No obstante, pronto advirtió cómo en esta ocasión una parte de su cuerpo escapaba de forma ostensible al flácido control del diminuto taparrabos de piel de ardilla, y pese a que apartó la mirada con objeto de evitar males mayores, resultó inútil puesto que las atenciones y las caricias de la joven nativa parecieron surtir mayor y más rápido efecto sobre quien se encontraba inmerso en las tibias aguas del Chad que sobre el fenéc a quien estaban destinadas.

Docenas de pececillos acudieron de inmediato a dar buena cuenta de las consecuencias de tamaño desastre, y por primera vez en mucho tiempo León Bocanegra lanzó un sonoro reniego y se avergonzó de sí mismo.

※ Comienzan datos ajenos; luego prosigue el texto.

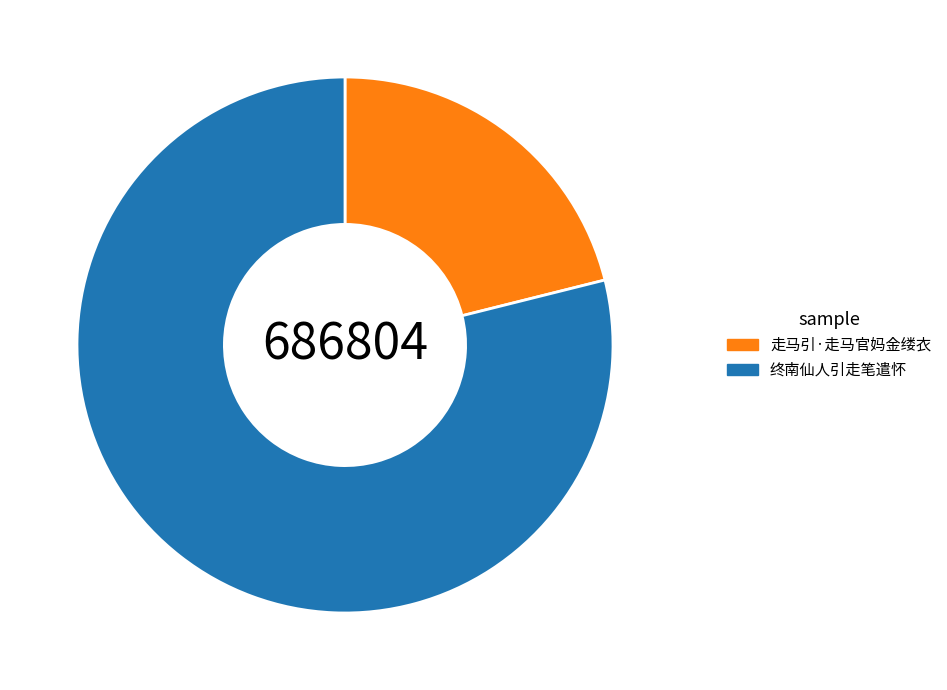

Approximately how many times larger is the value at 终南仙人引走笔遣怀 compared to 走马引·走马官妈金缕衣?

3.7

Cuando poco más tarde la muchacha pareció dar por concluida su tarea, el aún impasible fenéc pronunció una sola palabra, y sin perder un instante, las sumisas bañistas se encaminaron, como un silencioso rebaño de negras ovejas, al interior de la fortaleza.

Las primeras sombras de la noche avanzaron con rapidez sobre los cañaverales, y una profunda sensación de paz pareció querer adueñarse una vez más del lago, pero al poco las enrejadas ventanas comenzaron a iluminarse, y a través de la ancha puerta que había quedado semiabierta llegó, nítido y desconcertante, el alegre resonar de tamboriles, chirimías y panderetas.